Kagome looked up sharply, feeling the entirety of her body tense as she eyed her patient. He had stopped playing, his hands hovering over the keys, his gaze locked onto the partially opened lid of the piano.

Could it be? she thought, her heart beginning to thud in her chest. Did he actually…?

“Frédéric Chopin,” he repeated, as if it was a personal revelation.

She bolted away from the mirror, her heart pounding in her ears as she edged her way through the hall. At the door of the music room, she stopped, taking a moment to breathe deeply before she crossed its threshold.

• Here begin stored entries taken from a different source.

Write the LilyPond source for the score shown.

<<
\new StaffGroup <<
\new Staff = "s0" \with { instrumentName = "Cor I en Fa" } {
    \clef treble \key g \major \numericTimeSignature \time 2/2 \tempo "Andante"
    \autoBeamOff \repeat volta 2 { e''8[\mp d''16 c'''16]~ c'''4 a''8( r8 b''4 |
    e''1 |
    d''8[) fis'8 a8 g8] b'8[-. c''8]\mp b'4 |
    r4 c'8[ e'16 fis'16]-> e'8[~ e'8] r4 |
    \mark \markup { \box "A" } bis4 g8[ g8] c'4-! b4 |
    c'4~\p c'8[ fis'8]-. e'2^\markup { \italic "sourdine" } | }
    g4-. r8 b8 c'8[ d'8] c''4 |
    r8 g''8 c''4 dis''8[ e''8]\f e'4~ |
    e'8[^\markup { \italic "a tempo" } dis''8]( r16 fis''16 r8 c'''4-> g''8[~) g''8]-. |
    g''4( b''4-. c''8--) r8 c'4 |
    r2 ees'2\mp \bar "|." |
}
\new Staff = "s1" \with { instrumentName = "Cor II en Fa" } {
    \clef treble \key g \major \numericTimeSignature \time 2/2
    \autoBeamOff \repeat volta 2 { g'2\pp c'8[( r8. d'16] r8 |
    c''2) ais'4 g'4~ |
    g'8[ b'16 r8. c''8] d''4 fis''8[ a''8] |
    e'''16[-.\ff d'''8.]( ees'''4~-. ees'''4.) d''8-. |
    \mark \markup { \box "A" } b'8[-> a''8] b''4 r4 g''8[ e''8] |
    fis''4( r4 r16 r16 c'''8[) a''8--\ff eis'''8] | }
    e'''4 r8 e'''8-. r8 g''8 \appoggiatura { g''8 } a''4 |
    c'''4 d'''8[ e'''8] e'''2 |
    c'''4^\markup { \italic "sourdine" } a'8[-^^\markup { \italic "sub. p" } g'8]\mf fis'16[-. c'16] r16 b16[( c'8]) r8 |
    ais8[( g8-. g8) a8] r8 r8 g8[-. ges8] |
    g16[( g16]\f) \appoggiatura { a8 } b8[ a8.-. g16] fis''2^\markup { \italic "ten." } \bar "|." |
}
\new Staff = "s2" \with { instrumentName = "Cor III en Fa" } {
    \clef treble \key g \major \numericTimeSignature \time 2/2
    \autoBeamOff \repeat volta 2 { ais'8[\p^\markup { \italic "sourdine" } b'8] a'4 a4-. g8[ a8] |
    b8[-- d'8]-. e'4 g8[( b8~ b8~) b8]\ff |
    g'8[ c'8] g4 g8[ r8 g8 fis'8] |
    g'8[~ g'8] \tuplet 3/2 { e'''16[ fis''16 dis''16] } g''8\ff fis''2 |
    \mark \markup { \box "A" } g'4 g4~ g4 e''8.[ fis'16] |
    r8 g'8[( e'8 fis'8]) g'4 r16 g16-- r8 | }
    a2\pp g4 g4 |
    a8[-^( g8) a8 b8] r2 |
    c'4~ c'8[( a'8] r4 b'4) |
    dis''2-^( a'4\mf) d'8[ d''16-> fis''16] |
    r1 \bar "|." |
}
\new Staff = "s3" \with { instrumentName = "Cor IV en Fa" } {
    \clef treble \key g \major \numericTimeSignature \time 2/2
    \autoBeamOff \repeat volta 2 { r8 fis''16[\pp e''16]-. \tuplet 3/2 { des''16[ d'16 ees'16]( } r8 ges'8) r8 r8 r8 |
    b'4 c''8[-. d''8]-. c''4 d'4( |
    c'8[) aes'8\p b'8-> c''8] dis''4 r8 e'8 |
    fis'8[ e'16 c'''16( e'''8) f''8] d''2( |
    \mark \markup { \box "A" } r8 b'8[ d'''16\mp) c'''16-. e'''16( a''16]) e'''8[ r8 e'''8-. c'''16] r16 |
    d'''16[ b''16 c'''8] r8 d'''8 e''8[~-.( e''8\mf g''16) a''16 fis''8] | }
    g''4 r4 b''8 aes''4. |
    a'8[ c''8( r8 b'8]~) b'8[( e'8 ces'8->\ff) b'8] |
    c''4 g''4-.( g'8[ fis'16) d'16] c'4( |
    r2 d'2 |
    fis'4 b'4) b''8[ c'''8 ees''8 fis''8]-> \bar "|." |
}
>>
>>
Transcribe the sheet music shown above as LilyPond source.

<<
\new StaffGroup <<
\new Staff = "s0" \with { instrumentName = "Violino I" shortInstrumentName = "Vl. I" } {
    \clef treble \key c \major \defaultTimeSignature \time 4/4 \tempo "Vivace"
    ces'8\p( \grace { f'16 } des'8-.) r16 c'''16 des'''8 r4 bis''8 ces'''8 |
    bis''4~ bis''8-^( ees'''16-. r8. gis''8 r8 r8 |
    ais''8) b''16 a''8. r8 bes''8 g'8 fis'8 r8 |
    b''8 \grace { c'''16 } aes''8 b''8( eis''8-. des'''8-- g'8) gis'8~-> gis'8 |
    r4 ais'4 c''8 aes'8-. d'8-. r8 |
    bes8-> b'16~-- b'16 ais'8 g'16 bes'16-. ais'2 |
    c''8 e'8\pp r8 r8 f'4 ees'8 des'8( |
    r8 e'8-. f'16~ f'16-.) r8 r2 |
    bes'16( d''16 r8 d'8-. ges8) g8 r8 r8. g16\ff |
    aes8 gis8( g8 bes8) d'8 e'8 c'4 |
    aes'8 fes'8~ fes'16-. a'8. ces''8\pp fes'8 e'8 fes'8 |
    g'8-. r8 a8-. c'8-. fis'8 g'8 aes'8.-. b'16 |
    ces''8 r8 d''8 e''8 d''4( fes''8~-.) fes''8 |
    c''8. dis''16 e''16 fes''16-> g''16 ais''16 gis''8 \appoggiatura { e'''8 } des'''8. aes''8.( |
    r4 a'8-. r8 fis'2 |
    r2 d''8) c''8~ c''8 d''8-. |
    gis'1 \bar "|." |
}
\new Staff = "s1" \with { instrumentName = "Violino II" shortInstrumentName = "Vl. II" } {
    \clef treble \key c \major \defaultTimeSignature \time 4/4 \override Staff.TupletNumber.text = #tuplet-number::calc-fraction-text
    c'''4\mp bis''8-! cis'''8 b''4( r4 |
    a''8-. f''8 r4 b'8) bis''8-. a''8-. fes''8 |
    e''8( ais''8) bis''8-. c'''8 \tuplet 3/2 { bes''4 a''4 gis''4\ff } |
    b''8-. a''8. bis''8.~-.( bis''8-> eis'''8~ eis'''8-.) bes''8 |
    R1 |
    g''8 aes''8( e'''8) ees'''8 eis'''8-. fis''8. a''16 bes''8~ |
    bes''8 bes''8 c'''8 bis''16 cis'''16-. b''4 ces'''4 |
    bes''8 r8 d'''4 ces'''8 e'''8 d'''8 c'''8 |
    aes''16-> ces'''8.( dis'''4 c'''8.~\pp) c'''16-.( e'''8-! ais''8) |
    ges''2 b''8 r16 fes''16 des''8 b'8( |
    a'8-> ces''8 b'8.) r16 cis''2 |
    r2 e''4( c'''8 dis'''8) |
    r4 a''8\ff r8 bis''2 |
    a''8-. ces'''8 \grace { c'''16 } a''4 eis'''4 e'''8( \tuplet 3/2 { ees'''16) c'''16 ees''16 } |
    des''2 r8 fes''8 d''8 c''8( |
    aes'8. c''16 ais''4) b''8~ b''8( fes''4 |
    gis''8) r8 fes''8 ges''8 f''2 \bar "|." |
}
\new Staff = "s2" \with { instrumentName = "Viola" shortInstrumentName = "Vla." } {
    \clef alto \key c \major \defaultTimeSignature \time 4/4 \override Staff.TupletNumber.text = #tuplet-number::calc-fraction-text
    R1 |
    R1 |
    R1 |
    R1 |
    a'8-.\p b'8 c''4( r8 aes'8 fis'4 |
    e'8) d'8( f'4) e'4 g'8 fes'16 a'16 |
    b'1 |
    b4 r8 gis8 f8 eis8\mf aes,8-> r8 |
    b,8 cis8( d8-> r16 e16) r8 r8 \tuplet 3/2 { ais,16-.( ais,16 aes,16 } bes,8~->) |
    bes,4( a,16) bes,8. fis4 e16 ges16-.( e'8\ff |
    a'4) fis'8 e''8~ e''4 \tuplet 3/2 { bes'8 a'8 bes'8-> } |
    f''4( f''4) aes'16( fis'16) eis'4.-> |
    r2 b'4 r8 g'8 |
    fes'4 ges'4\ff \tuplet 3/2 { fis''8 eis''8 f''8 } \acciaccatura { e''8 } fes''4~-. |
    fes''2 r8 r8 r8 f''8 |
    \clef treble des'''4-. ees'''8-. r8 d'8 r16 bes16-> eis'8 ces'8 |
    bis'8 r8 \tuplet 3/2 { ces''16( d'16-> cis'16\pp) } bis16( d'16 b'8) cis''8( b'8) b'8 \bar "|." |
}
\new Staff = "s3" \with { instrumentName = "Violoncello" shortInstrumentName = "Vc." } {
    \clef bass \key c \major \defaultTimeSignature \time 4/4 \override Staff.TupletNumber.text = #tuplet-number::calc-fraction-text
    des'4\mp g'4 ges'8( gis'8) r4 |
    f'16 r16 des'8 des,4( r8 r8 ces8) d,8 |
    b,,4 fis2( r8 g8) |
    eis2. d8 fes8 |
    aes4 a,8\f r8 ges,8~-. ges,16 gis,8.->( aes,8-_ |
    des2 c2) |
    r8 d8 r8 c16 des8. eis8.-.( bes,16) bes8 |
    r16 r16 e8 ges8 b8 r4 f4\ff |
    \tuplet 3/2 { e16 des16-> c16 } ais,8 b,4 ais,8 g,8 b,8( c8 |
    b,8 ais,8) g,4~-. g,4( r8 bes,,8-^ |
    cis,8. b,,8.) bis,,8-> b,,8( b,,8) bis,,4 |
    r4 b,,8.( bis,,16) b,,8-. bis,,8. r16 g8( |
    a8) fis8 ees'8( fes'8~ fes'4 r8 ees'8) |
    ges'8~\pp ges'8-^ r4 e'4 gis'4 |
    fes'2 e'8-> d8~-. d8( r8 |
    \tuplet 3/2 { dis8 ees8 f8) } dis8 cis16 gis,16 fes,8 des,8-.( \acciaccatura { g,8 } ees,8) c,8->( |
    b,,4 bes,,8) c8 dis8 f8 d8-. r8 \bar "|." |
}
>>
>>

She didn’t want to startle him, or draw attention from any of the other medical staff lurking nearby on the ward.

She eased the door back into its frame, leaning back against it, careful to keep her eagerness at finally hearing his voice to herself. He didn’t move, or turn, or indeed, acknowledge her existence at all, his focus exclusively on the exposed space between the lid and lip of the piano.

“Yes, it is Chopin,” she said quietly, answering the question he hadn’t asked. Her mind raced as she struggled to place the accent accompanying his words, his voice gravelly and rusted from disuse. French? German? Italian?

She stared at him as he sat in half-profile to her, noting the way his long, silvery hair seemed to curtain him, shielding him from her scrutiny. She hoped her silence would prompt him to speak again, giving her another chance to hear his voice.

When he didn’t comply, she lifted herself away from the door, taking a tentative step towards him. “What does this piece mean to you?” she asked, slowly crossing the room to where he sat at the piano.

Scherzo #1 in B-minor,” he murmured to himself, as if he hadn’t heard her. “Opus #20. Frédéric Chopin.”

Russian? Polish? Hungarian? “Did you have to learn this piece for a certain reason?” Kagome mused aloud, moving carefully into his field of vision, leaning back against the mirror with her hands folded beneath her. “At the conservatory, perhaps?”

He closed his eyes, still not acknowledging her presence. “Finally,” he whispered, something akin to relief sweeping over his expression. “I’ve played it perfectly.”

He curled his hands into fists, dropping them into his lap as he bowed his head, further obscuring his face from her study.

“Who are you?” she queried softly, unmoving from her position. “What’s your name?”

“Finally,” he whispered, so quietly she almost couldn’t hear him. “It will stop torturing me.”